▶ [Job item]: Copy every entry exactly, but skip the pictures.

▶ [Source records]:

== Segment start ==

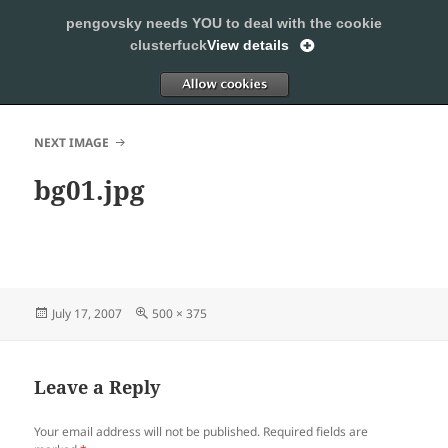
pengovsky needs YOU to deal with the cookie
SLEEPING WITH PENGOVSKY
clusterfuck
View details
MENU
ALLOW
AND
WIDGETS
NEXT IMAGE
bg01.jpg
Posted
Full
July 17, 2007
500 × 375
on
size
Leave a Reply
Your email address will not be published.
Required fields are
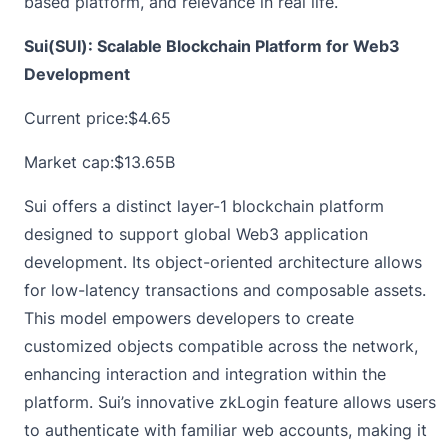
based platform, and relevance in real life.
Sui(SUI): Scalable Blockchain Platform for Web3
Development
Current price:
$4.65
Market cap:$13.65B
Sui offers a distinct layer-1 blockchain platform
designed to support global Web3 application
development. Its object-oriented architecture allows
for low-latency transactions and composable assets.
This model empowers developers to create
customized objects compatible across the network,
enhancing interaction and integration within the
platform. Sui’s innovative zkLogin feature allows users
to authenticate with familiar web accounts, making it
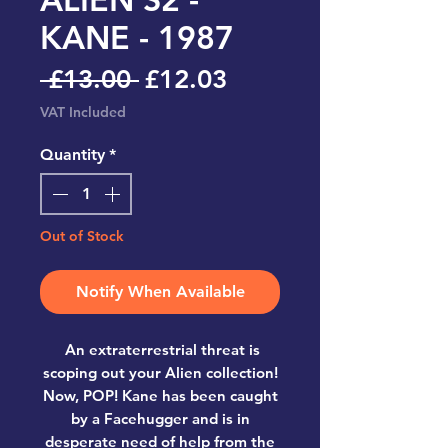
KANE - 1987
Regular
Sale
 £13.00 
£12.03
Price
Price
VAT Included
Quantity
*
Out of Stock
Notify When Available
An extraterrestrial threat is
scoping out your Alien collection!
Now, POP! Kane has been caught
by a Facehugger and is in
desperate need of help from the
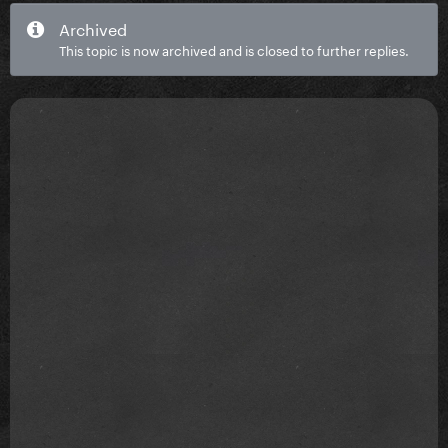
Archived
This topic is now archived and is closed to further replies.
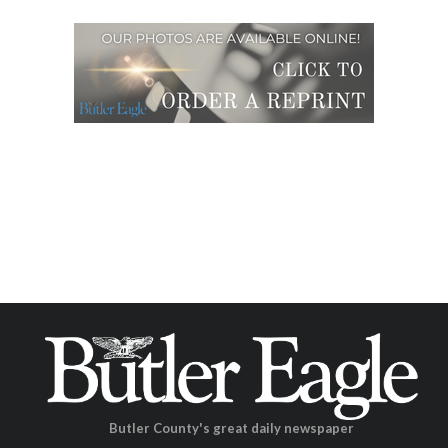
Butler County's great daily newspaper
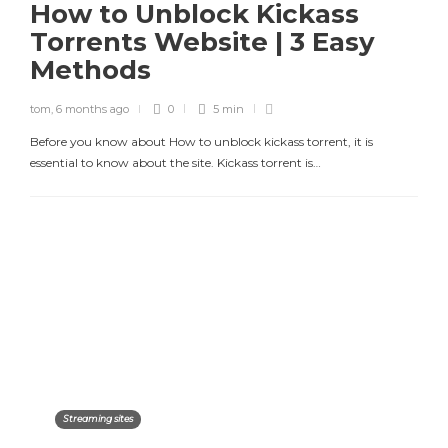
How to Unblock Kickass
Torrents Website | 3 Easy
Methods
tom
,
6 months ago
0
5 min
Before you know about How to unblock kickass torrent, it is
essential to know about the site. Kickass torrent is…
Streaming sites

== Segment end ==

▶ [Response area]:
pengovsky needs YOU to deal with the cookie
SLEEPING WITH PENGOVSKY
clusterfuck
View details
MENU
ALLOW
AND
WIDGETS
NEXT IMAGE
bg01.jpg
Posted
Full
July 17, 2007
500 × 375
on
size
Leave a Reply
Your email address will not be published.
Required fields are
based platform, and relevance in real life.
Sui(SUI): Scalable Blockchain Platform for Web3
Development
Current price:
$4.65
Market cap:$13.65B
Sui offers a distinct layer-1 blockchain platform
designed to support global Web3 application
development. Its object-oriented architecture allows
for low-latency transactions and composable assets.
This model empowers developers to create
customized objects compatible across the network,
enhancing interaction and integration within the
platform. Sui’s innovative zkLogin feature allows users
to authenticate with familiar web accounts, making it
KANE - 1987
Regular
Sale
 £13.00 
£12.03
Price
Price
VAT Included
Quantity
*
Out of Stock
Notify When Available
An extraterrestrial threat is
scoping out your Alien collection!
Now, POP! Kane has been caught
by a Facehugger and is in
desperate need of help from the
Archived
This topic is now archived and is closed to further replies.
Butler County's great daily newspaper
How to Unblock Kickass
Torrents Website | 3 Easy
Methods
tom
,
6 months ago
0
5 min
Before you know about How to unblock kickass torrent, it is
essential to know about the site. Kickass torrent is…
Streaming sites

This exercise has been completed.